## Work order:
Every line holding the string "memory" should be copied from the listing.
▶
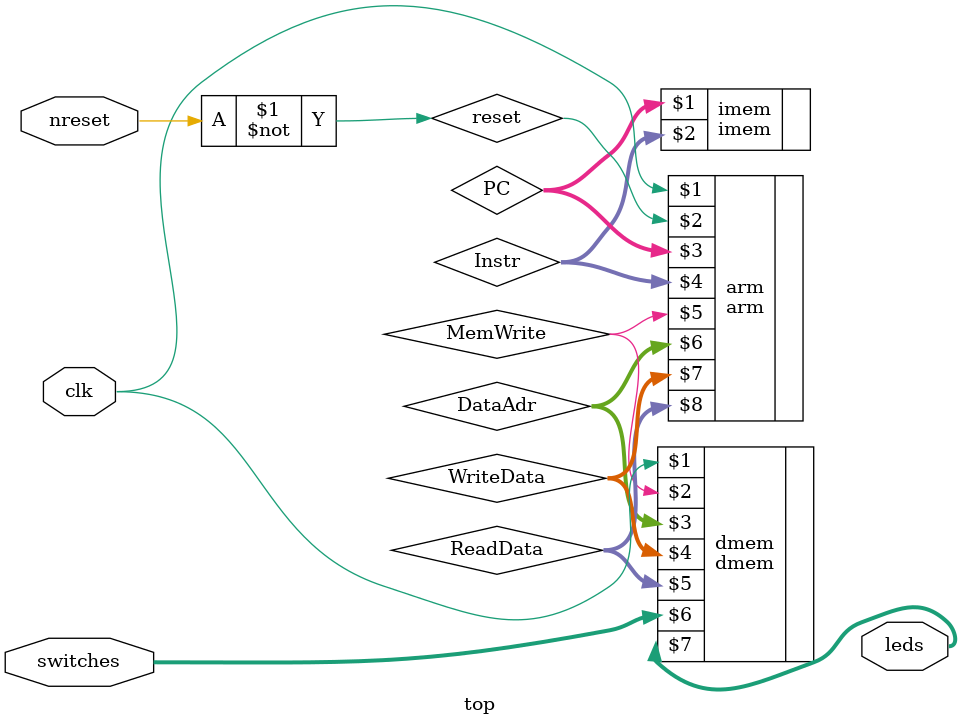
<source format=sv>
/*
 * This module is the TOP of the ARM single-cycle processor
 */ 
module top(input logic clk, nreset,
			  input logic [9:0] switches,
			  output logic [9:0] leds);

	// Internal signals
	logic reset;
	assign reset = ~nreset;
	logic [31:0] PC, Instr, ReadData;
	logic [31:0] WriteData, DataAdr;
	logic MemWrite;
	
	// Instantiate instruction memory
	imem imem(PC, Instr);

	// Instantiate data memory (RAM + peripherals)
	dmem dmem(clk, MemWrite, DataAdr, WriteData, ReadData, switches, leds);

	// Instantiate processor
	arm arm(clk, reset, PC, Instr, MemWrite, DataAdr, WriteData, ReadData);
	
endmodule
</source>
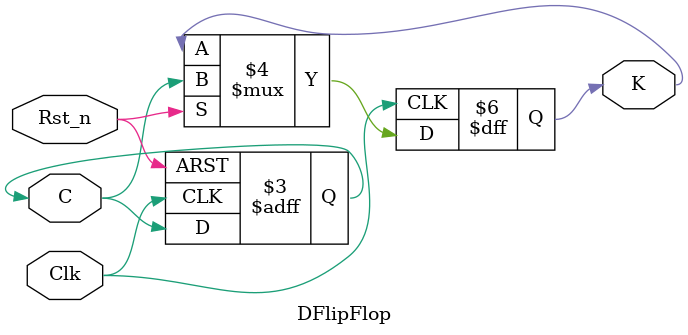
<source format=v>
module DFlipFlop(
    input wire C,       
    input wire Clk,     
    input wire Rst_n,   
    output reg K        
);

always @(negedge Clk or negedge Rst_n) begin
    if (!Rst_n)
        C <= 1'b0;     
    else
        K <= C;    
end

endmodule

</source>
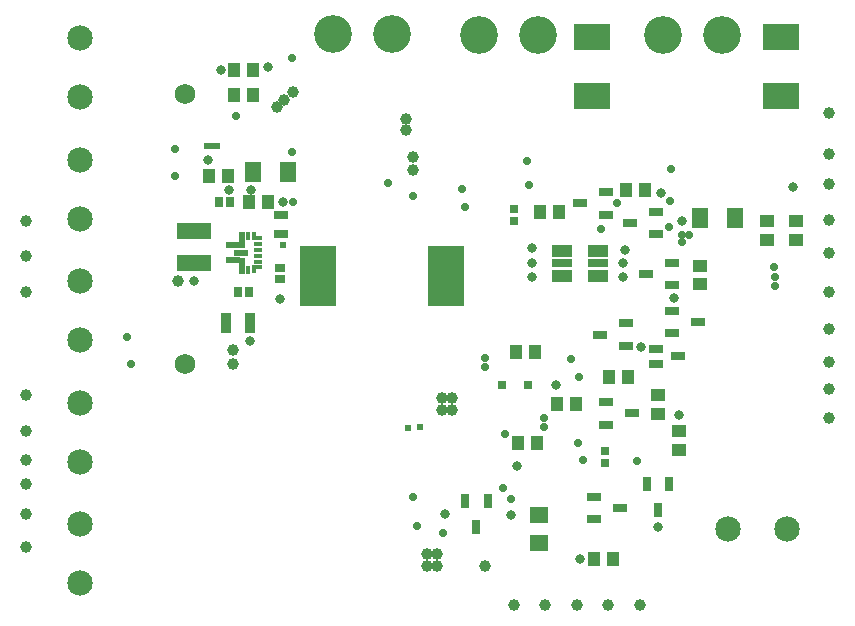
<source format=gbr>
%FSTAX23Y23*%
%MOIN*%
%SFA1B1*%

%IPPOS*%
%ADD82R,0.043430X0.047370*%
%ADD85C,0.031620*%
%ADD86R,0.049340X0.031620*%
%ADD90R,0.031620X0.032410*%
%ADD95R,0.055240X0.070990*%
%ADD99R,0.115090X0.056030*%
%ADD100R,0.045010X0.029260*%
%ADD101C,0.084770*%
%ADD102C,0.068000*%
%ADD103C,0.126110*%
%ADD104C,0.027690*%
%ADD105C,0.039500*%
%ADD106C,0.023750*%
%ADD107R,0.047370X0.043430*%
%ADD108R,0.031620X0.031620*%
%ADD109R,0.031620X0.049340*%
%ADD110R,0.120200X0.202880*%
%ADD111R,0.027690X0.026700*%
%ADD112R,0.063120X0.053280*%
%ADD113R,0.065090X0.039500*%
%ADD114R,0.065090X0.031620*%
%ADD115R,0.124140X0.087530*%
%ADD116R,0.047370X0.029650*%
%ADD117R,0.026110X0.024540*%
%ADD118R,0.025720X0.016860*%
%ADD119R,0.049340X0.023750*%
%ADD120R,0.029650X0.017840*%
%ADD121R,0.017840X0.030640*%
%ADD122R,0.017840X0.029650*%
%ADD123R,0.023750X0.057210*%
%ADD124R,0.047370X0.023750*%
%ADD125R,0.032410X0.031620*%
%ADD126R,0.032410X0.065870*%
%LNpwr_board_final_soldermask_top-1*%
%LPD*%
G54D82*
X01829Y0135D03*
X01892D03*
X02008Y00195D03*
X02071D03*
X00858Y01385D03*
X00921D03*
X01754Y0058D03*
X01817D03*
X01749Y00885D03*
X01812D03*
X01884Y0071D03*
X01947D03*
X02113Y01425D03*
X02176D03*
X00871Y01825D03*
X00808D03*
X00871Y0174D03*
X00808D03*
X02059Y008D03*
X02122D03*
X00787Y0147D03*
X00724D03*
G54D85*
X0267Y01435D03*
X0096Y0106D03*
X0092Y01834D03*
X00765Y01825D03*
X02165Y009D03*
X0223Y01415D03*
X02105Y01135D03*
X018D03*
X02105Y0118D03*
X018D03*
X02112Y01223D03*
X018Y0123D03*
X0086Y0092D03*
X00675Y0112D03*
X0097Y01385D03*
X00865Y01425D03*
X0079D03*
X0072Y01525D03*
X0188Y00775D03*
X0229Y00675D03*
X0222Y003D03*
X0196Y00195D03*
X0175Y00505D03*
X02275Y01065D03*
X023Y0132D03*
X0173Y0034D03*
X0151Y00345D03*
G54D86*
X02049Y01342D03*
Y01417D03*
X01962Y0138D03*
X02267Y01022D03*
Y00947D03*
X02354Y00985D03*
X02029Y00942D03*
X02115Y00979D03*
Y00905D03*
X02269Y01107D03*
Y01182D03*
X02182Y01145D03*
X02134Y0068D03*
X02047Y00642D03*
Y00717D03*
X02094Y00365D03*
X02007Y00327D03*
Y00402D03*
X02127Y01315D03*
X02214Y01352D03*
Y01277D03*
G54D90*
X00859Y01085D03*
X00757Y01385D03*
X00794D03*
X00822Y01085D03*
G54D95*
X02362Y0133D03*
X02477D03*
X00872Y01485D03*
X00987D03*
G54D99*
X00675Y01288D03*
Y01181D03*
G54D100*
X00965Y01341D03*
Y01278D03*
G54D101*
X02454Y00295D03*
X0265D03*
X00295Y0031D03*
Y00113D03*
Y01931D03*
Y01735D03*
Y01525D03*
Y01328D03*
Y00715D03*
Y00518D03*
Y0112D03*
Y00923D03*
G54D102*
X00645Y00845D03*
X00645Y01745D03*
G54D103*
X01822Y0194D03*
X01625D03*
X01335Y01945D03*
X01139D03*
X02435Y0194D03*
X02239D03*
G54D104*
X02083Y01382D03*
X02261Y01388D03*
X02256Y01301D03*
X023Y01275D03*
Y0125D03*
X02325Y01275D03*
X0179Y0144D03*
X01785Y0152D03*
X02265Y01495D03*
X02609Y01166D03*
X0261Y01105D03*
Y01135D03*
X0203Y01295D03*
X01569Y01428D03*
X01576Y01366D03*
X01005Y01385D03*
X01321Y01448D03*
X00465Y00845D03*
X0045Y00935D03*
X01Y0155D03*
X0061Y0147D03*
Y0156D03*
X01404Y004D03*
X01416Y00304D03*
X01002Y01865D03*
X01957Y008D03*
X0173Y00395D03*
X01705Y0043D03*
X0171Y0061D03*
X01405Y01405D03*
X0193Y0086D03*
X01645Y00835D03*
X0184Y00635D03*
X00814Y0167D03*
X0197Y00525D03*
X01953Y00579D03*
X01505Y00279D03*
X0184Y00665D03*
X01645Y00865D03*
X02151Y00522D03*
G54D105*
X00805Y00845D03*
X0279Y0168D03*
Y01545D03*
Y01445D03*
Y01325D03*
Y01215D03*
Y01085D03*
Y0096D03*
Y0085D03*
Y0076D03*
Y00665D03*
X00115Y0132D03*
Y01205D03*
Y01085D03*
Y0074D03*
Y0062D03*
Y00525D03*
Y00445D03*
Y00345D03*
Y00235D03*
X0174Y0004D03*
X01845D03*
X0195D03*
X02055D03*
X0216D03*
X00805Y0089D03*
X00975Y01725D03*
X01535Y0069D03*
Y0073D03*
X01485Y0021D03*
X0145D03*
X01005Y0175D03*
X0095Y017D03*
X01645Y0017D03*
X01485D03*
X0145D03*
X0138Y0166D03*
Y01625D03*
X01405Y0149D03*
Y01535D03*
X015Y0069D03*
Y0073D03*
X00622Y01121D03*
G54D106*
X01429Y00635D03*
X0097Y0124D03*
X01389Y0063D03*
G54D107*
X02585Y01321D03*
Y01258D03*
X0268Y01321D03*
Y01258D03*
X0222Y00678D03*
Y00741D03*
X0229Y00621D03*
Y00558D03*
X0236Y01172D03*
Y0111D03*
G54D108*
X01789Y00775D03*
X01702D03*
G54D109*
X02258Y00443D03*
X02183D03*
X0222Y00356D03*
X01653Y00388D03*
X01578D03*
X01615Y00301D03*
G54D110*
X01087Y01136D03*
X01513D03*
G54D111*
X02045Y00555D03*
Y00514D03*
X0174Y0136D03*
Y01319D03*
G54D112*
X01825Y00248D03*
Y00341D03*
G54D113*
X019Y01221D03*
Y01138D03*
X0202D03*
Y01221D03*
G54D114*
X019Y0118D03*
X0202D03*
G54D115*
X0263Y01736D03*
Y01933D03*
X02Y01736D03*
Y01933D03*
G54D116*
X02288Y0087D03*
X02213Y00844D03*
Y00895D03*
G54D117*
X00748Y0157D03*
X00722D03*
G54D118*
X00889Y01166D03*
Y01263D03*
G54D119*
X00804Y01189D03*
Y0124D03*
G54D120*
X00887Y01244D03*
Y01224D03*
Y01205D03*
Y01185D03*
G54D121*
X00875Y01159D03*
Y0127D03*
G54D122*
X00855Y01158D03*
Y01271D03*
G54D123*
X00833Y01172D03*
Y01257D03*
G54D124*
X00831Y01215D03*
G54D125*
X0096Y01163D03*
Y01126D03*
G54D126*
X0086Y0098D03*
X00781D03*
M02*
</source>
◀
## Output of the exercise:
	// Instantiate instruction memory
	// Instantiate data memory (RAM + peripherals)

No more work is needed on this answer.